◆ EXERCISE DIRECTIONS: Could you write out the whole listing exactly as it appears?

◆ INFORMATION SUPPLIED:
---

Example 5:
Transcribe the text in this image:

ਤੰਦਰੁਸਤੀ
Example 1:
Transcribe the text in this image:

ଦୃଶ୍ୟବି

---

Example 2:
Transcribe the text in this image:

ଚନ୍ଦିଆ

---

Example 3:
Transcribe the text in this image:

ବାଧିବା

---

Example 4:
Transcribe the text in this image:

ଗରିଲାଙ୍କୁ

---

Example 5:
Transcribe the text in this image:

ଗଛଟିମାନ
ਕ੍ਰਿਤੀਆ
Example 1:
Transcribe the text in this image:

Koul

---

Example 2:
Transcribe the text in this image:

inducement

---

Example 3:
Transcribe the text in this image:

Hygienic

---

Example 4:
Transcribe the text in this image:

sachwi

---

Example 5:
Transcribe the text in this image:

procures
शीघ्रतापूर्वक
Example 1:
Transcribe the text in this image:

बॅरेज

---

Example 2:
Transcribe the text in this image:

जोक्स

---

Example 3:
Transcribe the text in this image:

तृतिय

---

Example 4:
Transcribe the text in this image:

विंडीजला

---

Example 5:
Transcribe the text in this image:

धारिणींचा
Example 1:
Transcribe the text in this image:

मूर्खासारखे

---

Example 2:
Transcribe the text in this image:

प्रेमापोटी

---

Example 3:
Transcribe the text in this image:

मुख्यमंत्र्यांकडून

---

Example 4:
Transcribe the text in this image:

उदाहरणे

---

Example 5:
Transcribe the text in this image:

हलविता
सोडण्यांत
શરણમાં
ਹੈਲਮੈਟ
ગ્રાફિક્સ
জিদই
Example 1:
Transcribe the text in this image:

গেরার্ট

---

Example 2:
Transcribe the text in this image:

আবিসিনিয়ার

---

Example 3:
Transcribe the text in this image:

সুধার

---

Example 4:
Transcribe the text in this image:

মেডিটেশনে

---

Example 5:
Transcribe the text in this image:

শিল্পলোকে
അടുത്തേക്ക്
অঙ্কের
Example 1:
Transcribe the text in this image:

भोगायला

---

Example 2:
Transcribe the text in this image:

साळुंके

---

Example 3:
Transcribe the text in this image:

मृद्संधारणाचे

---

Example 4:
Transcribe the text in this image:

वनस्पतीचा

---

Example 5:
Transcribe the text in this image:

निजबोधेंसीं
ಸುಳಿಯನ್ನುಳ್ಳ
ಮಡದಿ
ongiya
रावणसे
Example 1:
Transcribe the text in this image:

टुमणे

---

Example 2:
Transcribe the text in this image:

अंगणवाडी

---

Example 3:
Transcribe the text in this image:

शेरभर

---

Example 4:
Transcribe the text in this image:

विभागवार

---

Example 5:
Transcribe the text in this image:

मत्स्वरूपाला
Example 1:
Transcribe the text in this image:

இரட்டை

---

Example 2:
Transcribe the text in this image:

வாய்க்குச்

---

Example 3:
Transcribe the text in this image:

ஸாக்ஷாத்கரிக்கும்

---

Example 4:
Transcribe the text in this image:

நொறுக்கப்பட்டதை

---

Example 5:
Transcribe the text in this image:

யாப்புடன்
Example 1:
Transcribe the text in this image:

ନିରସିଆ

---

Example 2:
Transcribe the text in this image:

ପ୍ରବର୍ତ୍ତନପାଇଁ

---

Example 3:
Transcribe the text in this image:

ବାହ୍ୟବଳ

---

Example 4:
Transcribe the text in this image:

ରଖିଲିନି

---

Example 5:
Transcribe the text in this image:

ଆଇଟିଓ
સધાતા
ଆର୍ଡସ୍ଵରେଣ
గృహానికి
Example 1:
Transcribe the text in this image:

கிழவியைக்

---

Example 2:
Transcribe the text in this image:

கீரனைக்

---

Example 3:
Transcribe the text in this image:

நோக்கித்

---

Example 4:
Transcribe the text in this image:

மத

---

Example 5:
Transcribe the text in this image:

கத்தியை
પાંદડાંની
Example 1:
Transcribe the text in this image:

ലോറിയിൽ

◆ ANSWER BOX:
---

Example 5:
Transcribe the text in this image:

ਤੰਦਰੁਸਤੀ
Example 1:
Transcribe the text in this image:

ଦୃଶ୍ୟବି

---

Example 2:
Transcribe the text in this image:

ଚନ୍ଦିଆ

---

Example 3:
Transcribe the text in this image:

ବାଧିବା

---

Example 4:
Transcribe the text in this image:

ଗରିଲାଙ୍କୁ

---

Example 5:
Transcribe the text in this image:

ଗଛଟିମାନ
ਕ੍ਰਿਤੀਆ
Example 1:
Transcribe the text in this image:

Koul

---

Example 2:
Transcribe the text in this image:

inducement

---

Example 3:
Transcribe the text in this image:

Hygienic

---

Example 4:
Transcribe the text in this image:

sachwi

---

Example 5:
Transcribe the text in this image:

procures
शीघ्रतापूर्वक
Example 1:
Transcribe the text in this image:

बॅरेज

---

Example 2:
Transcribe the text in this image:

जोक्स

---

Example 3:
Transcribe the text in this image:

तृतिय

---

Example 4:
Transcribe the text in this image:

विंडीजला

---

Example 5:
Transcribe the text in this image:

धारिणींचा
Example 1:
Transcribe the text in this image:

मूर्खासारखे

---

Example 2:
Transcribe the text in this image:

प्रेमापोटी

---

Example 3:
Transcribe the text in this image:

मुख्यमंत्र्यांकडून

---

Example 4:
Transcribe the text in this image:

उदाहरणे

---

Example 5:
Transcribe the text in this image:

हलविता
सोडण्यांत
શરણમાં
ਹੈਲਮੈਟ
ગ્રાફિક્સ
জিদই
Example 1:
Transcribe the text in this image:

গেরার্ট

---

Example 2:
Transcribe the text in this image:

আবিসিনিয়ার

---

Example 3:
Transcribe the text in this image:

সুধার

---

Example 4:
Transcribe the text in this image:

মেডিটেশনে

---

Example 5:
Transcribe the text in this image:

শিল্পলোকে
അടുത്തേക്ക്
অঙ্কের
Example 1:
Transcribe the text in this image:

भोगायला

---

Example 2:
Transcribe the text in this image:

साळुंके

---

Example 3:
Transcribe the text in this image:

मृद्संधारणाचे

---

Example 4:
Transcribe the text in this image:

वनस्पतीचा

---

Example 5:
Transcribe the text in this image:

निजबोधेंसीं
ಸುಳಿಯನ್ನುಳ್ಳ
ಮಡದಿ
ongiya
रावणसे
Example 1:
Transcribe the text in this image:

टुमणे

---

Example 2:
Transcribe the text in this image:

अंगणवाडी

---

Example 3:
Transcribe the text in this image:

शेरभर

---

Example 4:
Transcribe the text in this image:

विभागवार

---

Example 5:
Transcribe the text in this image:

मत्स्वरूपाला
Example 1:
Transcribe the text in this image:

இரட்டை

---

Example 2:
Transcribe the text in this image:

வாய்க்குச்

---

Example 3:
Transcribe the text in this image:

ஸாக்ஷாத்கரிக்கும்

---

Example 4:
Transcribe the text in this image:

நொறுக்கப்பட்டதை

---

Example 5:
Transcribe the text in this image:

யாப்புடன்
Example 1:
Transcribe the text in this image:

ନିରସିଆ

---

Example 2:
Transcribe the text in this image:

ପ୍ରବର୍ତ୍ତନପାଇଁ

---

Example 3:
Transcribe the text in this image:

ବାହ୍ୟବଳ

---

Example 4:
Transcribe the text in this image:

ରଖିଲିନି

---

Example 5:
Transcribe the text in this image:

ଆଇଟିଓ
સધાતા
ଆର୍ଡସ୍ଵରେଣ
గృహానికి
Example 1:
Transcribe the text in this image:

கிழவியைக்

---

Example 2:
Transcribe the text in this image:

கீரனைக்

---

Example 3:
Transcribe the text in this image:

நோக்கித்

---

Example 4:
Transcribe the text in this image:

மத

---

Example 5:
Transcribe the text in this image:

கத்தியை
પાંદડાંની
Example 1:
Transcribe the text in this image:

ലോറിയിൽ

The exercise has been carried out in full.